Developing a common expectation of what constitutes appropriate, sufficient, and optimal clinical evidence for DTx will lead to safer product use and prevent unnecessary delays in providing patients around the world with access to high-quality, clinically validated DTx products.
- https://www.ncbi.nlm.nih.gov/pmc/articles/PMC4732571/; https://mhealth.jmir.org/2016/3/e107
About the authors
Megan Coder, PharmD, MBA, is chief policy officer of the Digital Therapeutics Alliance (DTA), an international non-profit trade association of industry leaders and stakeholders dedicated to improving clinical and health economic outcomes through the use of high quality, evidence-based digital therapeutics (DTx). Coder founded the DTA in 2017 and remains instrumental in developing the foundations for this quickly evolving industry. She leads the DTA’s efforts related to thought leadership, global policy, international standard development, and the Alliance’s DTx Value Assessment & Integration Guide.
Pooja Raghani, M.S., Psy.D., is director of Industry Affairs at the Digital Therapeutics Alliance (DTA). She leads efforts related to global thought leadership, DTx policy analysis, and resource development for patients, clinicians, policymakers, and payors. Raghani has an interdisciplinary background in biochemistry, biomedical informatics, and clinical psychology. She is passionate about scaling the dissemination of digital, evidence-based clinical interventions to improve population health outcomes.
Whitney Stewart has 10 years of experience in clinical trial operations. Currently, as a director of Clinical Project Management at Curebase, she oversees the execution of numerous trials, including many for digital therapeutics.
Dario Motti is evidence lead for Regulated Digital Products at Roche. He has more than 15 years of experience in pre-clinical and clinical research, many spent in the digital and medical device space. He focuses on supporting product teams in delivering effective, beneficial, and impactful digital solutions into the hands of patients and care teams worldwide.
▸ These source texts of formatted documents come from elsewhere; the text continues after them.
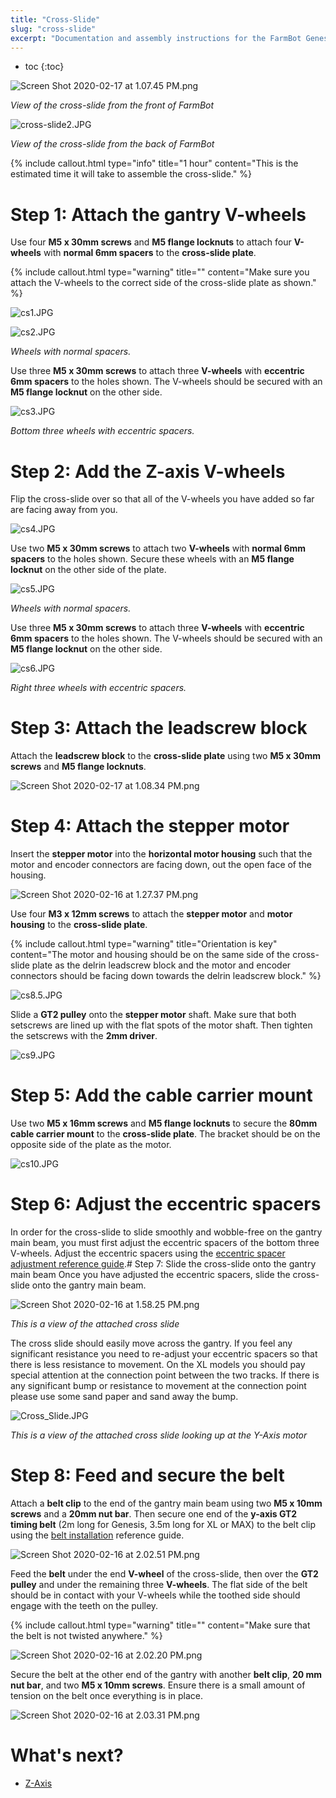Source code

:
```yaml
---
title: "Cross-Slide"
slug: "cross-slide"
excerpt: "Documentation and assembly instructions for the FarmBot Genesis cross-slide"
---
```


* toc
{:toc}


![Screen Shot 2020-02-17 at 1.07.45 PM.png](Screen_Shot_2020-02-17_at_1.07.45_PM.png)

_View of the cross-slide from the front of FarmBot_



![cross-slide2.JPG](cross-slide2.JPG)

_View of the cross-slide from the back of FarmBot_



{%
include callout.html
type="info"
title="1 hour"
content="This is the estimated time it will take to assemble the cross-slide."
%}

# Step 1: Attach the gantry V-wheels
Use four **M5 x 30mm screws** and **M5 flange locknuts** to attach four **V-wheels** with **normal 6mm spacers** to the **cross-slide plate**.

{%
include callout.html
type="warning"
title=""
content="Make sure you attach the V-wheels to the correct side of the cross-slide plate as shown."
%}



![cs1.JPG](cs1.JPG)



![cs2.JPG](cs2.JPG)

_Wheels with normal spacers._

Use three **M5 x 30mm screws** to attach three **V-wheels** with **eccentric 6mm spacers** to the holes shown. The V-wheels should be secured with an **M5 flange locknut** on the other side.

![cs3.JPG](cs3.JPG)

_Bottom three wheels with eccentric spacers._

# Step 2: Add the Z-axis V-wheels
Flip the cross-slide over so that all of the V-wheels you have added so far are facing away from you.

![cs4.JPG](cs4.JPG)

Use two **M5 x 30mm screws** to attach two **V-wheels** with **normal 6mm spacers** to the holes shown. Secure these wheels with an **M5 flange locknut** on the other side of the plate.

![cs5.JPG](cs5.JPG)

_Wheels with normal spacers._

Use three **M5 x 30mm screws** to attach three **V-wheels** with **eccentric 6mm spacers** to the holes shown. The V-wheels should be secured with an **M5 flange locknut** on the other side.

![cs6.JPG](cs6.JPG)

_Right three wheels with eccentric spacers._

# Step 3: Attach the leadscrew block
Attach the **leadscrew block** to the **cross-slide plate** using two **M5 x 30mm screws** and **M5 flange locknuts**.

![Screen Shot 2020-02-17 at 1.08.34 PM.png](Screen_Shot_2020-02-17_at_1.08.34_PM.png)

# Step 4: Attach the stepper motor
Insert the **stepper motor** into the **horizontal motor housing** such that the motor and encoder connectors are facing down, out the open face of the housing.

![Screen Shot 2020-02-16 at 1.27.37 PM.png](Screen_Shot_2020-02-16_at_1.27.37_PM.png)

Use four **M3 x 12mm screws** to attach the **stepper motor** and **motor housing** to the **cross-slide plate**.

{%
include callout.html
type="warning"
title="Orientation is key"
content="The motor and housing should be on the same side of the cross-slide plate as the delrin leadscrew block and the motor and encoder connectors should be facing down towards the delrin leadscrew block."
%}



![cs8.5.JPG](cs8.5.JPG)

Slide a **GT2 pulley** onto the **stepper motor** shaft. Make sure that both setscrews are lined up with the flat spots of the motor shaft. Then tighten the setscrews with the **2mm driver**.


![cs9.JPG](cs9.JPG)

# Step 5: Add the cable carrier mount
Use two **M5 x 16mm screws** and **M5 flange locknuts** to secure the **80mm cable carrier mount** to the **cross-slide plate**. The bracket should be on the opposite side of the plate as the motor.

![cs10.JPG](cs10.JPG)

# Step 6: Adjust the eccentric spacers
In order for the cross-slide to slide smoothly and wobble-free on the gantry main beam, you must first adjust the eccentric spacers of the bottom three V-wheels. Adjust the eccentric spacers using the [eccentric spacer adjustment reference guide](../Extras/reference/eccentric-spacer-adjustment.md).# Step 7: Slide the cross-slide onto the gantry main beam
Once you have adjusted the eccentric spacers, slide the cross-slide onto the gantry main beam.

![Screen Shot 2020-02-16 at 1.58.25 PM.png](Screen_Shot_2020-02-16_at_1.58.25_PM.png)

_This is a view of the attached cross slide_

The cross slide should easily move across the gantry. If you feel any significant resistance you need to re-adjust your eccentric spacers so that there is less resistance to movement. On the XL models you should pay special attention at the connection point between the two tracks. If there is any significant bump or resistance to movement at the connection point please use some sand paper and sand away the bump.

![Cross_Slide.JPG](Cross_Slide.JPG)

_This is a view of the attached cross slide looking up at the Y-Axis motor_

# Step 8: Feed and secure the belt
Attach a **belt clip** to the end of the gantry main beam using two **M5 x 10mm screws** and a **20mm nut bar**. Then secure one end of the **y-axis GT2 timing belt** (2m long for Genesis, 3.5m long for XL or MAX) to the belt clip using the [belt installation](../Extras/reference/belt-installation.md) reference guide.

![Screen Shot 2020-02-16 at 2.02.51 PM.png](Screen_Shot_2020-02-16_at_2.02.51_PM.png)

Feed the **belt** under the end **V-wheel** of the cross-slide, then over the **GT2 pulley** and under the remaining three **V-wheels**. The flat side of the belt should be in contact with your V-wheels while the toothed side should engage with the teeth on the pulley.

{%
include callout.html
type="warning"
title=""
content="Make sure that the belt is not twisted anywhere."
%}



![Screen Shot 2020-02-16 at 2.02.20 PM.png](Screen_Shot_2020-02-16_at_2.02.20_PM.png)

Secure the belt at the other end of the gantry with another **belt clip**, **20 mm nut bar**, and two **M5 x 10mm screws**. Ensure there is a small amount of tension on the belt once everything is in place.

![Screen Shot 2020-02-16 at 2.03.31 PM.png](Screen_Shot_2020-02-16_at_2.03.31_PM.png)


# What's next?

 * [Z-Axis](../FarmBot-Genesis-V1.5/z-axis.md)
Simon Thomas is president of Freespira. He is a proven leader with experience developing and bringing to market new medical devices and treatments. Thomas joined at Freespira’s founding and in the years since has led product development, clinical studies, quality, biostatistics, finance, operations, and regulatory approvals, including the company’s two FDA clearances. Before Freespira, he led engineering, research and development, QA/RA, and operations for a number of medical technology companies.